Aslında, küresel parasal genişleme süreci devam etse, yüzde 3,5 büyüme ile yüzde 7 cari işlemler açığını yine de birlikte götürebilirdik. Ama Fed Başkanı Bernanke’nin “Bugünlerin yarınları da var” açıklaması, herkesin aklına “genişlemenin, yerini sıkılaştırmaya bırakacağı” fikrini yerleştirdi. Şimdi herkes gün sayıyor. Bernanke’den önce Sayın Erdem Başçı’nın “3 x 5” dünyasındaydık. Hatırlıyor musunuz? Hani cari işlemler açığı, büyüme ve enflasyon hep yüzde 5 olacaktı? Hatta Sayın Kemal Derviş “yetmez, esasen “3 x 6” da olur” demişti.Bernanke sonrası bunlar artık bitti. Kimse hazirandan sonra bu iddiaları bir daha duydu mu? Bitti. Yeni bir döneme girdik. Senaryosu dışarıda yazılan, yalnızca seyircisi olduğumuz bir yeni dönem bu.
Şimdi soru şudur? Küresel parasal sıkılaştırma dünyasında, küresel fonlar eve dönüş hasreti ile yanmaya başlamışken, Türkiye gibi, büyüme volatilitesi cari işlemler açığı veren diğer ülkelerin iki katı olan bir ülkenin, yüzde 3’lerde büyürken, yüzde 7’lerde bir cari işlemler açığını sorunsuz finanse edebilmesi mümkün müdür?

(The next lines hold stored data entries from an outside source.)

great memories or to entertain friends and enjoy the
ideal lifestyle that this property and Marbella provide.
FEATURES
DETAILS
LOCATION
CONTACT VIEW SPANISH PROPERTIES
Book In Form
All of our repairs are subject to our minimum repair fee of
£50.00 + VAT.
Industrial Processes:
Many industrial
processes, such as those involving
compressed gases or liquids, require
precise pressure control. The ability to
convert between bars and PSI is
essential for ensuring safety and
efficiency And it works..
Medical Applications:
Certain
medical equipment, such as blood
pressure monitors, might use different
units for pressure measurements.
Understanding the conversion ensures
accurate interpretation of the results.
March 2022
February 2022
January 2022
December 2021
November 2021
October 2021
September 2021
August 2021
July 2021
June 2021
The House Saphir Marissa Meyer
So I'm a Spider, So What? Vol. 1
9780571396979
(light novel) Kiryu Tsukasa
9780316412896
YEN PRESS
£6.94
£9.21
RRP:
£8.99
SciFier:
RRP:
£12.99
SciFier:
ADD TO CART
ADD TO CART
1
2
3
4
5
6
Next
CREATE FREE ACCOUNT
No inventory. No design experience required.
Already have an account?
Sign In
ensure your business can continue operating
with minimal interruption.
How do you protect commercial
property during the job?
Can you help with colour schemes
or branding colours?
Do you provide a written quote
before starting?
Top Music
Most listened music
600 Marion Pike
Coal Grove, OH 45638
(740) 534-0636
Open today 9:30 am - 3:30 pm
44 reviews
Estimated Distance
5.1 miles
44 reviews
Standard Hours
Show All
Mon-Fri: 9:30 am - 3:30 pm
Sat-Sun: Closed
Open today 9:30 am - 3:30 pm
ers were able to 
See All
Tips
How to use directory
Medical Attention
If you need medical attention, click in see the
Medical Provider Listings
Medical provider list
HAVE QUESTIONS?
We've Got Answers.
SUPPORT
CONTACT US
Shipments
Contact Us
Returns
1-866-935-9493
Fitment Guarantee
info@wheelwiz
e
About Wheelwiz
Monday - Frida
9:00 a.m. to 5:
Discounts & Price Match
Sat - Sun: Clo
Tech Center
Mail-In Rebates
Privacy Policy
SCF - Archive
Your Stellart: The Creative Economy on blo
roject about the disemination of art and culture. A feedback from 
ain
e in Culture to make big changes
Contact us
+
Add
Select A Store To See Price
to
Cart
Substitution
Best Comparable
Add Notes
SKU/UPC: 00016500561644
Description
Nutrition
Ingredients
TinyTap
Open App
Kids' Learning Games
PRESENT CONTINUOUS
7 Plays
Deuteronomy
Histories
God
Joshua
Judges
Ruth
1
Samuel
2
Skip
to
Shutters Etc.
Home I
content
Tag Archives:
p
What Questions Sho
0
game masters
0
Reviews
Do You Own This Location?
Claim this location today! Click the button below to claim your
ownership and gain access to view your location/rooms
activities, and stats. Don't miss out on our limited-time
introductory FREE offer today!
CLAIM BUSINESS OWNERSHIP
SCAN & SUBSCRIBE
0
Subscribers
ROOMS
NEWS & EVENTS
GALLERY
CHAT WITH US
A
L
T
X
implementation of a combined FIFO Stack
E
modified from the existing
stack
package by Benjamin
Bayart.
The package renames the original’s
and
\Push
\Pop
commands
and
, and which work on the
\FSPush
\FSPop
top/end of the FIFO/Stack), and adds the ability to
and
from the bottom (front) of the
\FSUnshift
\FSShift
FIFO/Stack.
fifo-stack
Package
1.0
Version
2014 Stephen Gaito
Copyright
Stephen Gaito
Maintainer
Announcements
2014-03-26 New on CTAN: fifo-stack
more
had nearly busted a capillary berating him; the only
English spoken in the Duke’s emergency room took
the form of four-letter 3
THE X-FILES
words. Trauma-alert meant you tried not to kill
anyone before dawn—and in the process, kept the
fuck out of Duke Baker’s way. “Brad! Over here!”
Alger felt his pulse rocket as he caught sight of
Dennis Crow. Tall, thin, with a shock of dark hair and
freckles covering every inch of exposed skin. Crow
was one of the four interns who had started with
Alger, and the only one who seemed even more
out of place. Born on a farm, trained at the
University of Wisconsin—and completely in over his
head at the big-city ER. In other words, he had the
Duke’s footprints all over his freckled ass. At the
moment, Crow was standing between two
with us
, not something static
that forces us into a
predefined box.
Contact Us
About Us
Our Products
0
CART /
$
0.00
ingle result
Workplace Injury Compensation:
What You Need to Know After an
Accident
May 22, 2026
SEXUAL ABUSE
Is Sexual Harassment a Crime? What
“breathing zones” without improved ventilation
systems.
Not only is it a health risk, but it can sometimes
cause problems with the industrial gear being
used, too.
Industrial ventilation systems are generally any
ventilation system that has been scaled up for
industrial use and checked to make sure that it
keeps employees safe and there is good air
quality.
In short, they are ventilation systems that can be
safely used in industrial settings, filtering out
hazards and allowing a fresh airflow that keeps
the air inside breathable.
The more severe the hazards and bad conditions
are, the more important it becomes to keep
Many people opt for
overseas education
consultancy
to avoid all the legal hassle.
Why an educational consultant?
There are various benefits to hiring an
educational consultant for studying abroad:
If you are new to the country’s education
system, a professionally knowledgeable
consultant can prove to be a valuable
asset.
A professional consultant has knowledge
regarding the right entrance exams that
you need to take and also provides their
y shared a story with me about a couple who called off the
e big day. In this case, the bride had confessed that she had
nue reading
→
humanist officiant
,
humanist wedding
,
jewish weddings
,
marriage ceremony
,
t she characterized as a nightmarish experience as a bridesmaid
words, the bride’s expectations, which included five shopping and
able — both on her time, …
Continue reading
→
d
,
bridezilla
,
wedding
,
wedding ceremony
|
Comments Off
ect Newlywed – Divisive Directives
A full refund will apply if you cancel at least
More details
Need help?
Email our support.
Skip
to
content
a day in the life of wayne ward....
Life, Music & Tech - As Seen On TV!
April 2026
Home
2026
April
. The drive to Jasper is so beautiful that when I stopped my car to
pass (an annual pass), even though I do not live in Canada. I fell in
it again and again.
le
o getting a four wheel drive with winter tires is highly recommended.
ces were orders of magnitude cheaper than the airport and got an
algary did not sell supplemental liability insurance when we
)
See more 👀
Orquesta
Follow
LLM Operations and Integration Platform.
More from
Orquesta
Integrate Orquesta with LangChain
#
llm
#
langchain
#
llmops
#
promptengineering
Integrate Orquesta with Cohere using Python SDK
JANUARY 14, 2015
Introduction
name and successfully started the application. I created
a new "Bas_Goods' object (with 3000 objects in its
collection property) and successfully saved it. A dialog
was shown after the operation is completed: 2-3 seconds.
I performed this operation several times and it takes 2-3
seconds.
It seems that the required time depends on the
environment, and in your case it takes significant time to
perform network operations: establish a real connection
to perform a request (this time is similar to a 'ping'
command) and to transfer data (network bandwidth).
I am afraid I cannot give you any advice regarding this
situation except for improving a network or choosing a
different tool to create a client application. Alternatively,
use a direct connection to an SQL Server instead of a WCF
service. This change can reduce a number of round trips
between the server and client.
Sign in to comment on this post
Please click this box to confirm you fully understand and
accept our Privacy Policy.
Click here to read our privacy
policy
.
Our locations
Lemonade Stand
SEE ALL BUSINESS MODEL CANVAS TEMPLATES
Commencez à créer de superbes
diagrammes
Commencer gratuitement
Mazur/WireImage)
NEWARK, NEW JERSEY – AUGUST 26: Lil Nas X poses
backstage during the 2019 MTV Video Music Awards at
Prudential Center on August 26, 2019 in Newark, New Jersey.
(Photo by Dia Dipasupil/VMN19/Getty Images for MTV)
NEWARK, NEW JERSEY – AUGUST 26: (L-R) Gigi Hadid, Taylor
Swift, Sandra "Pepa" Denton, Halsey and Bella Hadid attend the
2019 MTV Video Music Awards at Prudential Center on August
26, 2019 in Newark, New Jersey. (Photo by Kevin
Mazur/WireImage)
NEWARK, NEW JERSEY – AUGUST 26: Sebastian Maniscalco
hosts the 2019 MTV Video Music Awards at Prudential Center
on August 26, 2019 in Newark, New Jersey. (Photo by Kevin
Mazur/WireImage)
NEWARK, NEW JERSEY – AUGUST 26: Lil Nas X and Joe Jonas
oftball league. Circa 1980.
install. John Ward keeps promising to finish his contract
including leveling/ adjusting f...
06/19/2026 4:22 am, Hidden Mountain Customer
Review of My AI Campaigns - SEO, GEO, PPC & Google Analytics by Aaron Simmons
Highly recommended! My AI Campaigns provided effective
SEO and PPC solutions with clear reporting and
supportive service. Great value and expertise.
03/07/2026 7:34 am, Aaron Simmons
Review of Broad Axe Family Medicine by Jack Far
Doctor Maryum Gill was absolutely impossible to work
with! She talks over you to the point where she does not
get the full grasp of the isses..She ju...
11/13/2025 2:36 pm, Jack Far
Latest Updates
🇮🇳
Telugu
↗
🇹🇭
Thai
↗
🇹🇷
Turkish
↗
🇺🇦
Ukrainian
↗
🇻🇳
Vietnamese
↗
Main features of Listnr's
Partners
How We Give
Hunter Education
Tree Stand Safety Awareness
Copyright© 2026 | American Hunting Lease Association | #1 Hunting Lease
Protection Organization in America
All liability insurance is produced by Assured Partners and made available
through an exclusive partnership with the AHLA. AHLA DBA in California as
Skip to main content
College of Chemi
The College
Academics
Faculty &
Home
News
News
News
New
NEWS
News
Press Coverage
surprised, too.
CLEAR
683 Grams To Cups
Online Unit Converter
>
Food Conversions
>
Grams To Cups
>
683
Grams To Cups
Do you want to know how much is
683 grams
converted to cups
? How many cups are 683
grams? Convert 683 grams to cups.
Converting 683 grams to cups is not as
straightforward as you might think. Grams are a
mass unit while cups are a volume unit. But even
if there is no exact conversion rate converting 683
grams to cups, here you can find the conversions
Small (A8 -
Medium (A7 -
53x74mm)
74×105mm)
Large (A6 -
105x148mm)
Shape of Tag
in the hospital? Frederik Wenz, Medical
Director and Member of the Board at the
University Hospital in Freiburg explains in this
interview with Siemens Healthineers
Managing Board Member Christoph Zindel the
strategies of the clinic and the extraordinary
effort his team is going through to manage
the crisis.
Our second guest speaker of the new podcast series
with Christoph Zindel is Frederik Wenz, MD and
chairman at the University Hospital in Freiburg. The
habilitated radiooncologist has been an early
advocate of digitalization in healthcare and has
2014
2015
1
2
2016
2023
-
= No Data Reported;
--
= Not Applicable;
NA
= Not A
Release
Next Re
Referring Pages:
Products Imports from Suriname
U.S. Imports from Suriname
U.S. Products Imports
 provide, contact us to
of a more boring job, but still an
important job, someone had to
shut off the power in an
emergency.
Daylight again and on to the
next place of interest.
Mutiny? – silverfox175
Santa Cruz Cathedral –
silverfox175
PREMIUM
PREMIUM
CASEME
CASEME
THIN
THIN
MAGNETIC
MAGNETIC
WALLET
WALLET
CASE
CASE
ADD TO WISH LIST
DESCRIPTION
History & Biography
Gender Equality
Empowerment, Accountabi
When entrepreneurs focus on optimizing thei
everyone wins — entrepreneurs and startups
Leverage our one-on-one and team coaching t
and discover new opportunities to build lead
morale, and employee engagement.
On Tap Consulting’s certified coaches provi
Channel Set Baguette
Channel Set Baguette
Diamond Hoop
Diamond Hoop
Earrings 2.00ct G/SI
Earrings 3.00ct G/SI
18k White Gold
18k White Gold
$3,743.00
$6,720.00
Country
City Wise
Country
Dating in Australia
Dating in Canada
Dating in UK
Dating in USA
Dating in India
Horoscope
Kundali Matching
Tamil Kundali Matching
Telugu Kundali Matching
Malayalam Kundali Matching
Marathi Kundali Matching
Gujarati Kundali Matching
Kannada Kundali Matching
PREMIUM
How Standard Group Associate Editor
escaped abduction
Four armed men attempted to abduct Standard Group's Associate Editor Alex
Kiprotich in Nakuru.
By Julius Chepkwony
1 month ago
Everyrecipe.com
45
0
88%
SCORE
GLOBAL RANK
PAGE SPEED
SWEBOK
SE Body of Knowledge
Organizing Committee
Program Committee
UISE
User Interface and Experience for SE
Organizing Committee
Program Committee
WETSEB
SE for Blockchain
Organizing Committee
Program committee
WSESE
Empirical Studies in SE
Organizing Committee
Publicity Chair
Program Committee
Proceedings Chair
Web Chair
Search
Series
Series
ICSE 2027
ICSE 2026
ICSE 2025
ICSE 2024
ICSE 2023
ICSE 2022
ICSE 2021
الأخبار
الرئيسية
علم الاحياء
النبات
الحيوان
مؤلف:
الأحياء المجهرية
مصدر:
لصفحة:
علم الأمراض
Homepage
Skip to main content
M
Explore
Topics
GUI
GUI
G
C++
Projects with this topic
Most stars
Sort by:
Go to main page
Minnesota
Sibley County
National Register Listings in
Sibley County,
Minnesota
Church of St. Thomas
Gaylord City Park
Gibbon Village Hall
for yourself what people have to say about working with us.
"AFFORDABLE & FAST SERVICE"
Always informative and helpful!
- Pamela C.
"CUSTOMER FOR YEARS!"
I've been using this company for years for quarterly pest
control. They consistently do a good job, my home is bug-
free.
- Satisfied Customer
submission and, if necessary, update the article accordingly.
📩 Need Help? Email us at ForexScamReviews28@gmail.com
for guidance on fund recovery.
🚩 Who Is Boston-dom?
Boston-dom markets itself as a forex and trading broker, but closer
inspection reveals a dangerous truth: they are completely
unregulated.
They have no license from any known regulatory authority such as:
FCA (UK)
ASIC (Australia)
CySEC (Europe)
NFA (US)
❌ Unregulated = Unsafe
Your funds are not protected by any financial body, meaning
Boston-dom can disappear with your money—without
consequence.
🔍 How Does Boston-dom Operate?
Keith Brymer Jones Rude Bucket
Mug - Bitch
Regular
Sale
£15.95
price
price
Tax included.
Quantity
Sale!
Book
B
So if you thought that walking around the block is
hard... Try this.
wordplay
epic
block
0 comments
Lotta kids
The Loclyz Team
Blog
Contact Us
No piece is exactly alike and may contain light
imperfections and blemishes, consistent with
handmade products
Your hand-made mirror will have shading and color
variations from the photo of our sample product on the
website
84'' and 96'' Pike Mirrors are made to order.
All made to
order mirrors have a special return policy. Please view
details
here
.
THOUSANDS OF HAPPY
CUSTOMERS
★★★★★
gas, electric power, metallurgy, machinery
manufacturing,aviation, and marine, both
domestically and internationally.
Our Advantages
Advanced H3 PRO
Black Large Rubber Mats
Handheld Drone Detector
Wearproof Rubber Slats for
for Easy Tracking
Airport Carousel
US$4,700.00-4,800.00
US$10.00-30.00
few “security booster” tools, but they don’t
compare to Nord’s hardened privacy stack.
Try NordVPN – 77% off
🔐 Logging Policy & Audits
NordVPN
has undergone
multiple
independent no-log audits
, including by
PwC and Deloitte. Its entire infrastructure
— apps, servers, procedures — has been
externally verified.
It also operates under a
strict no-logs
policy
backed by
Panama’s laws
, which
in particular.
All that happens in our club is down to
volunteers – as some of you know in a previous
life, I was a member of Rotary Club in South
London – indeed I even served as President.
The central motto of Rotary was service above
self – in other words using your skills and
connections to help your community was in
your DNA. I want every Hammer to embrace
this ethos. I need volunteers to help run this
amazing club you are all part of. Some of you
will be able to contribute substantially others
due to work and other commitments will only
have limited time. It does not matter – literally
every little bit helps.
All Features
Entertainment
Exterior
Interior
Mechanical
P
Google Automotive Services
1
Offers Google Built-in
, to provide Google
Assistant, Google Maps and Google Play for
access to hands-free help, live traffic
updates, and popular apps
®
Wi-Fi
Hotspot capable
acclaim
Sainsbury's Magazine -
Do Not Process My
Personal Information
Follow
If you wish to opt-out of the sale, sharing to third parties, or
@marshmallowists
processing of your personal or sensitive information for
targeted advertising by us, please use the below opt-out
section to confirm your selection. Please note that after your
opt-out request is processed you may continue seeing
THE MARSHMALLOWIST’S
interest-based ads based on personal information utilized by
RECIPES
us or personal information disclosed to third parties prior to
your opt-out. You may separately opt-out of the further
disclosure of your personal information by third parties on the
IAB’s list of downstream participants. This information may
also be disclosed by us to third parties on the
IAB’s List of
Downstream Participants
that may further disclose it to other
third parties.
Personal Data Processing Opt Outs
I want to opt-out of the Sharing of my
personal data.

Ben zor olur diyorum. Sonunda nasıl olsa döviz kuru intibak eder. Bir yeni denge durumu oluşur. Bugün oluşan değerin güçlü bir taban olduğunu herhalde herkes görüyor. Onun için diyorum: 2014’te dövizden sakınmakta fayda vardır. Eldekini büyütme değil, kollama dönemindeyiz. Not edeyim. Türkiye’nin 2010 ve 2011’de yaptığı gibi risk almayın.